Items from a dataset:
^^^^^^^^

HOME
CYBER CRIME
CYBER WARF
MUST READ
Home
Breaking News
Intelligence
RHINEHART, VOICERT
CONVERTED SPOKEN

^^^^^^^^

WORK TO BE COMPLETED: All records are to be restated exactly, from the first line to the last line.

RESPONSE:
HOME
CYBER CRIME
CYBER WARF
MUST READ
Home
Breaking News
Intelligence
RHINEHART, VOICERT
CONVERTED SPOKEN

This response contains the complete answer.